◆ Data listing
++++++++++

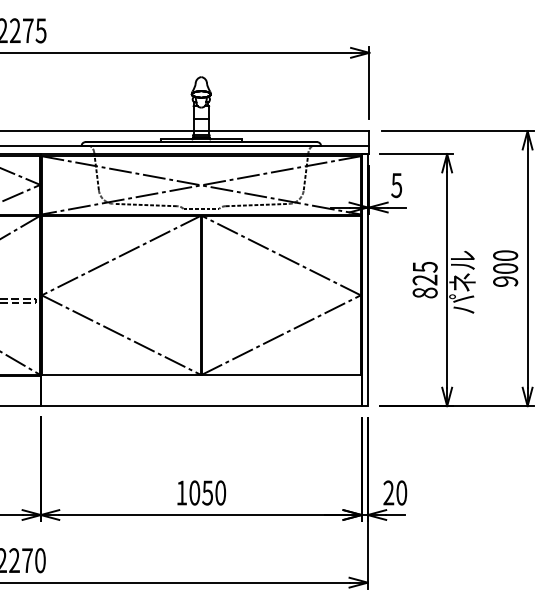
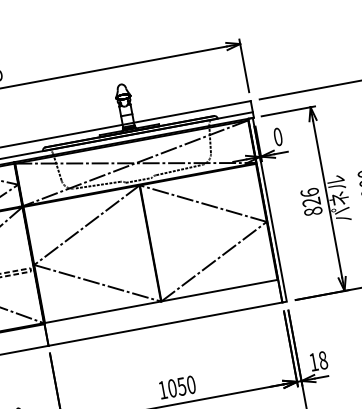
text: (396, 184) -> (277, 136), 5 -> 0
text: (424, 266) -> (309, 192), 825 -> 826
text: (395, 492) -> (318, 360), 20 -> 18

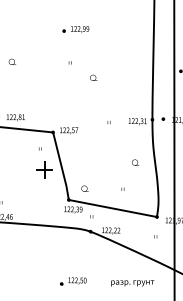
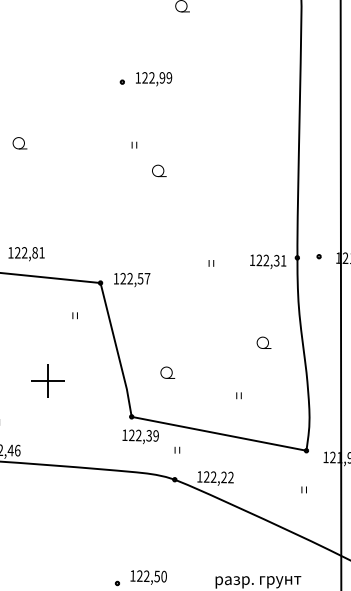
text: (93, 77) -> (158, 170), moved
part: (44, 169) -> (47, 380), moved
text: (84, 188) -> (166, 372), moved

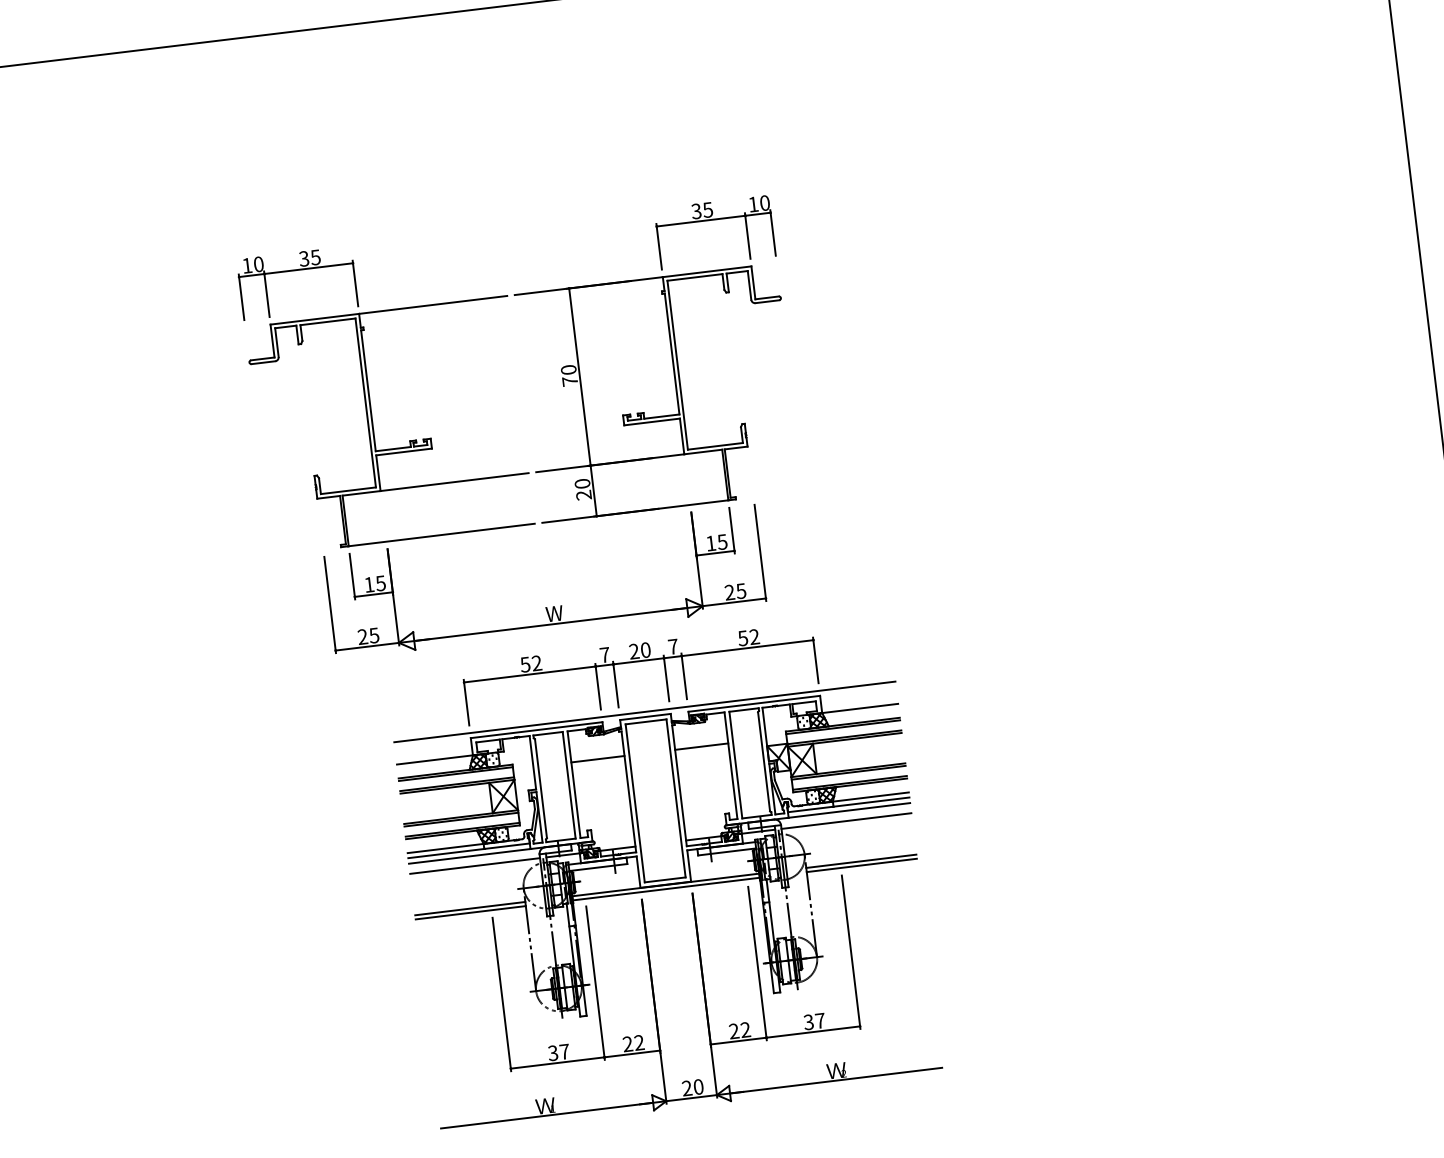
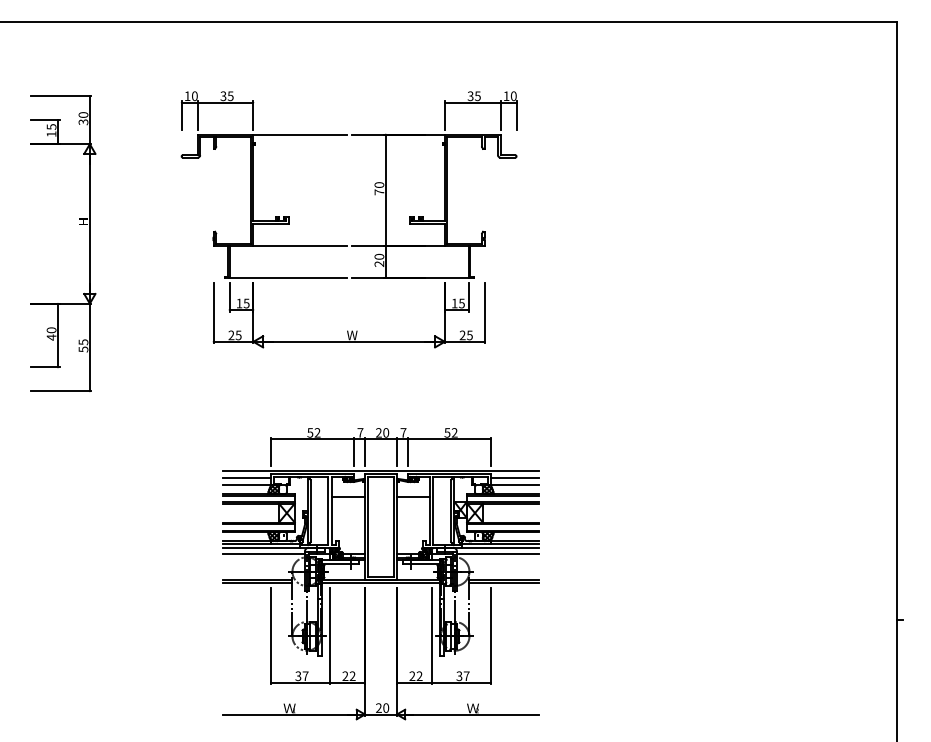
part: (119, 378) -> (79, 224), added
part: (529, 471) -> (347, 245), moved
line: (858, 696) -> (514, 477), added
line: (432, 747) -> (246, 477), added

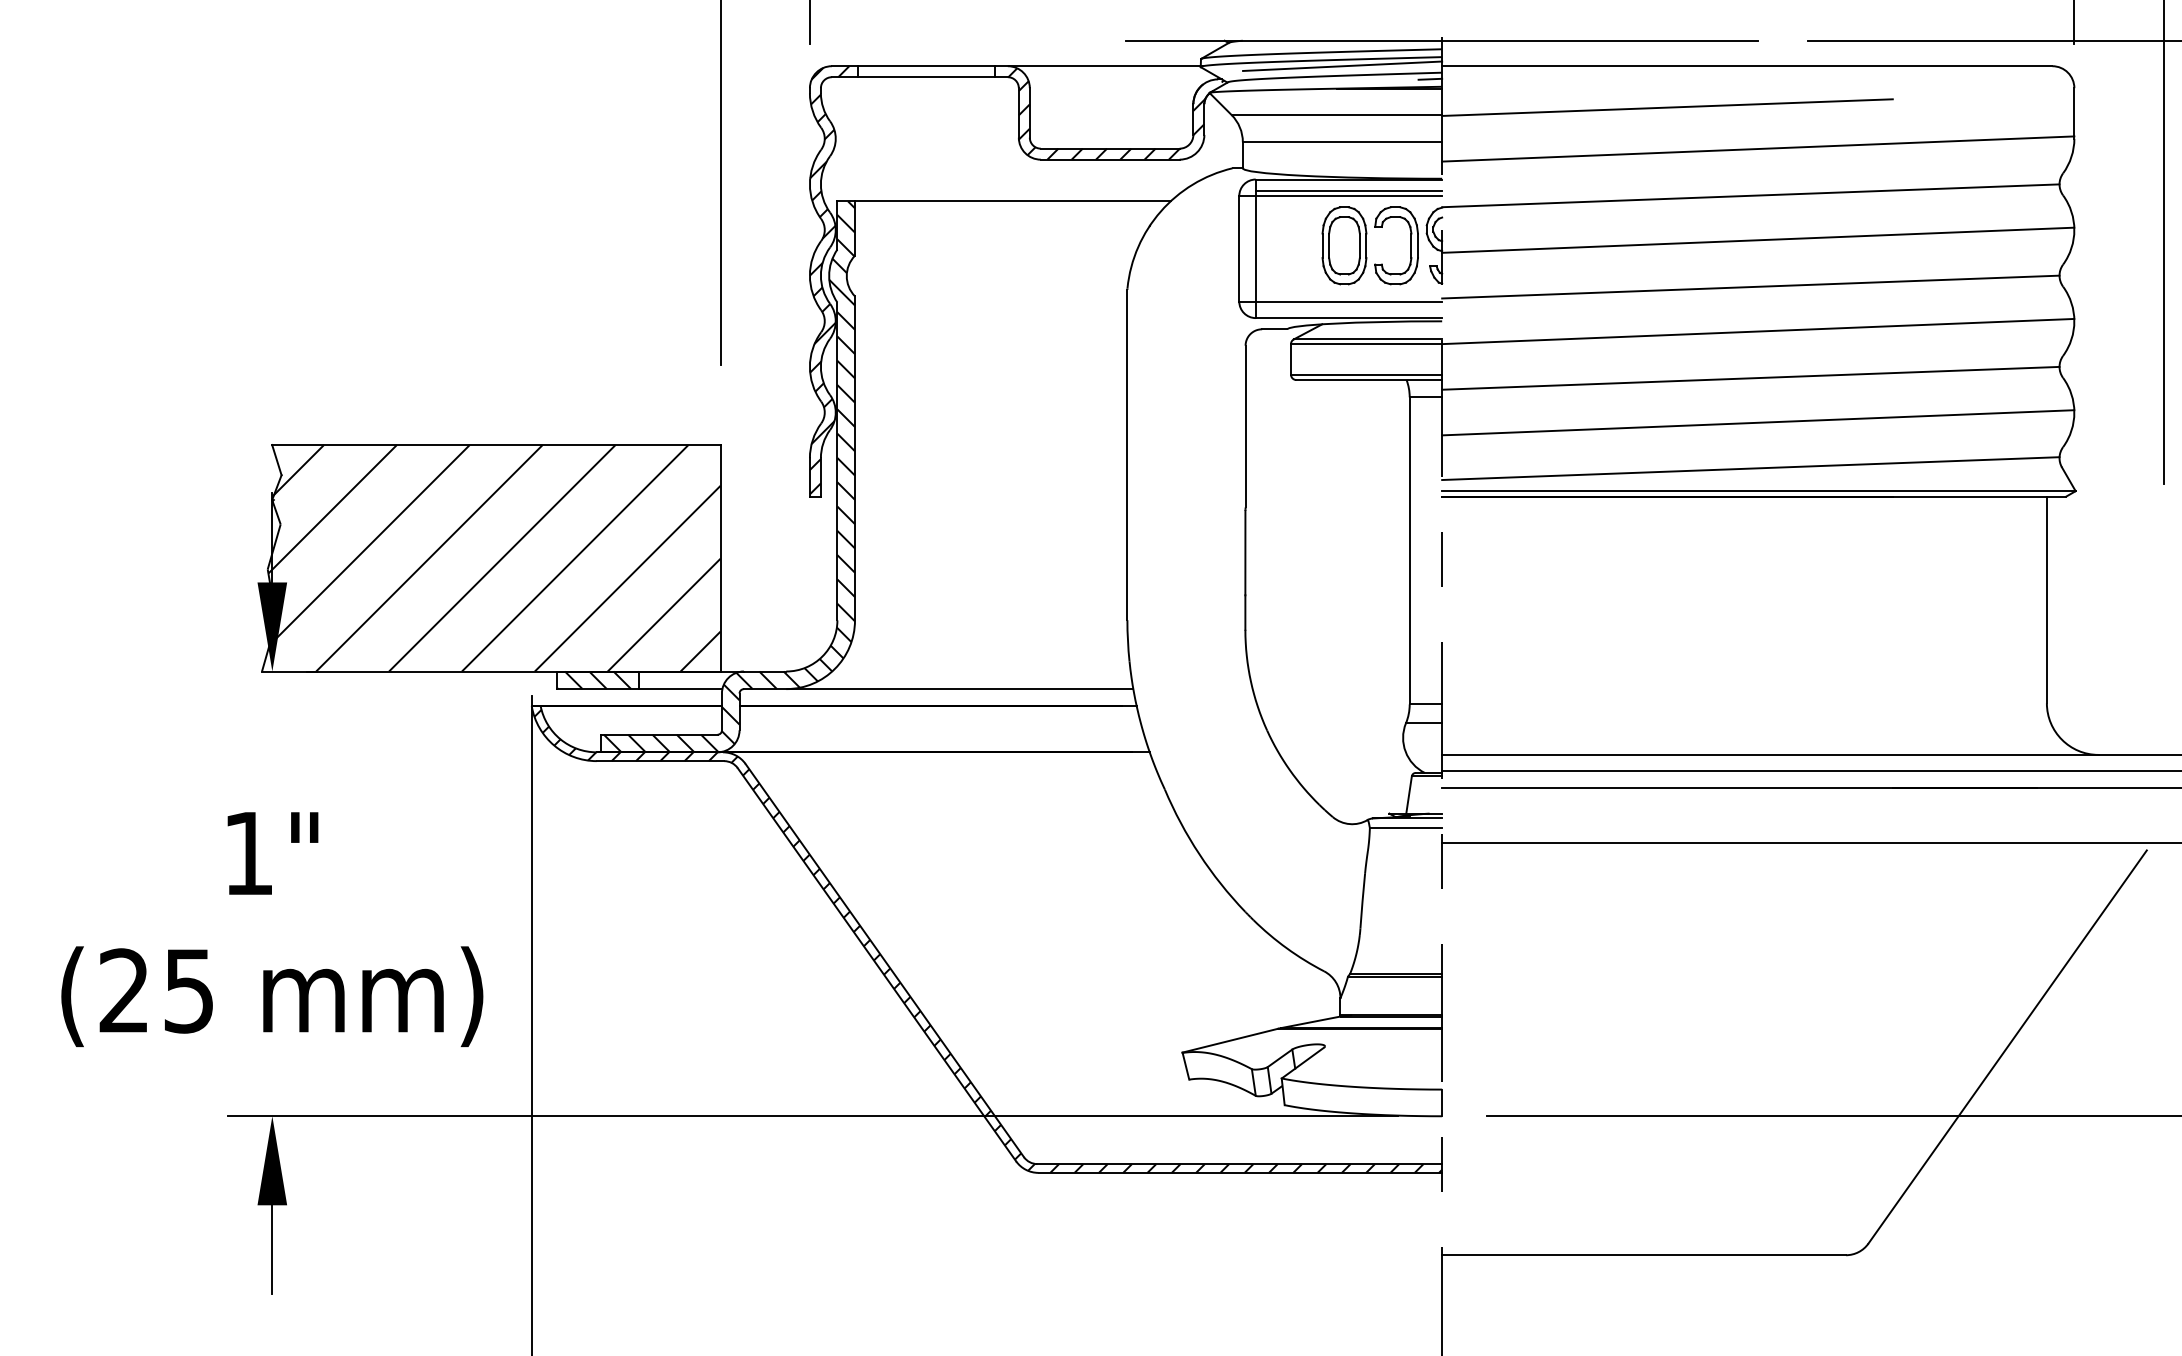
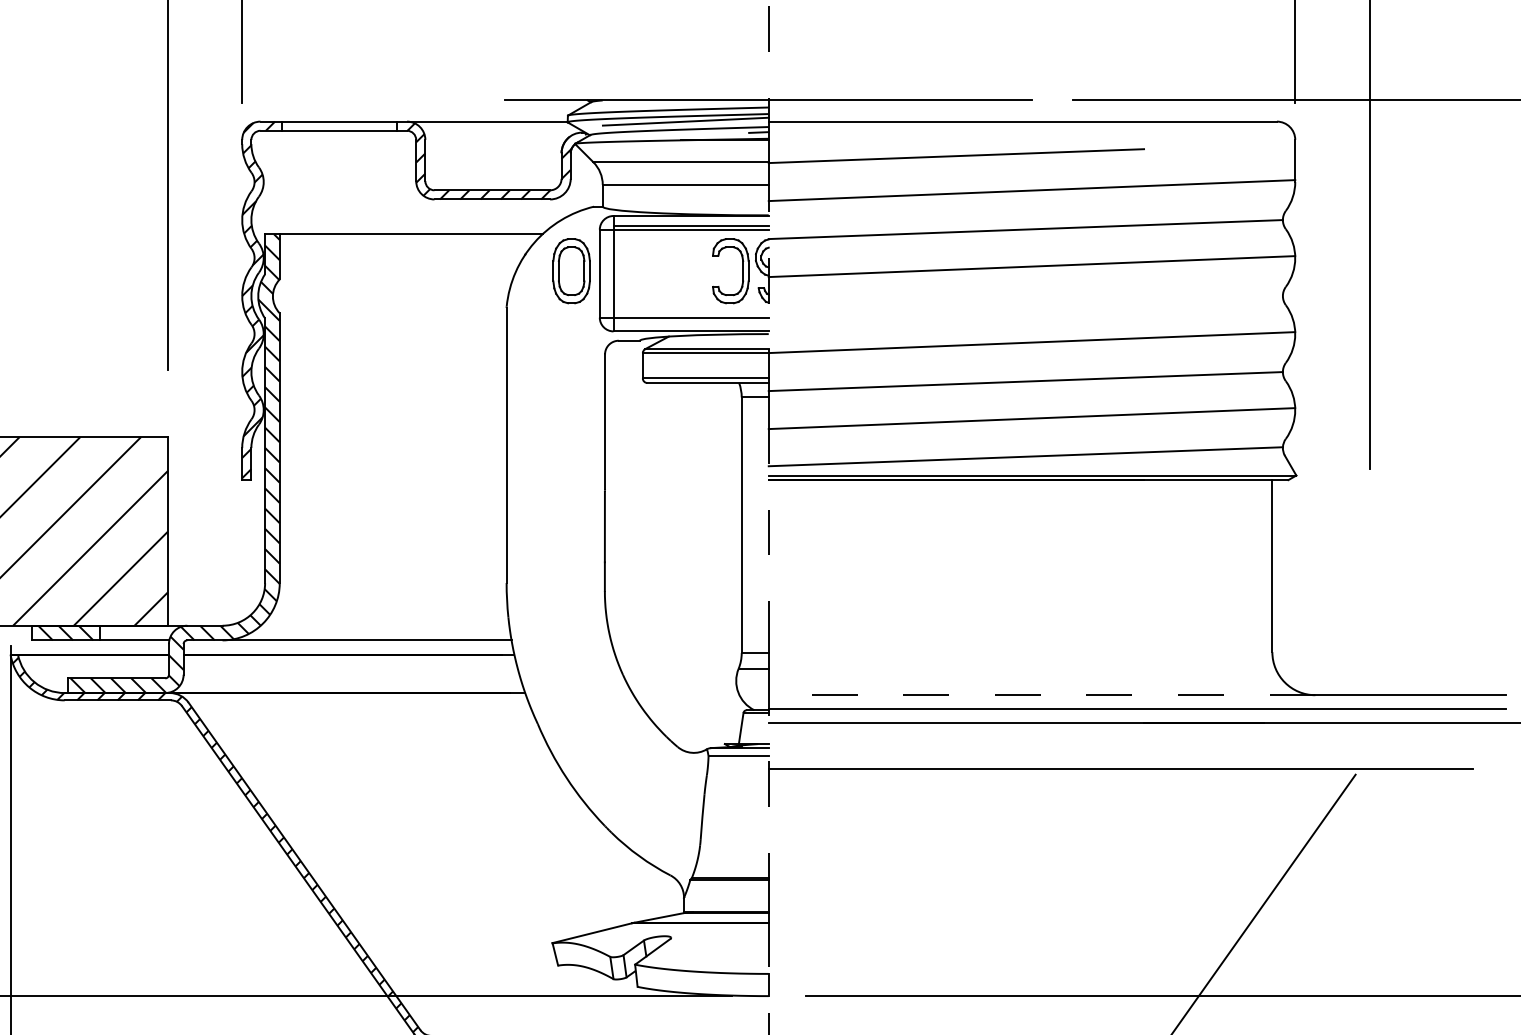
part: (1344, 245) -> (571, 270), moved
line: (1750, 286) -> (1025, 305), removed
line: (1769, 754) -> (1041, 694), solid -> dashed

++++++++++

◆ Activity
Among the lines above, return those that contain the string "added".

◆ Response to this exercise
part: (119, 378) -> (79, 224), added
line: (858, 696) -> (514, 477), added
line: (432, 747) -> (246, 477), added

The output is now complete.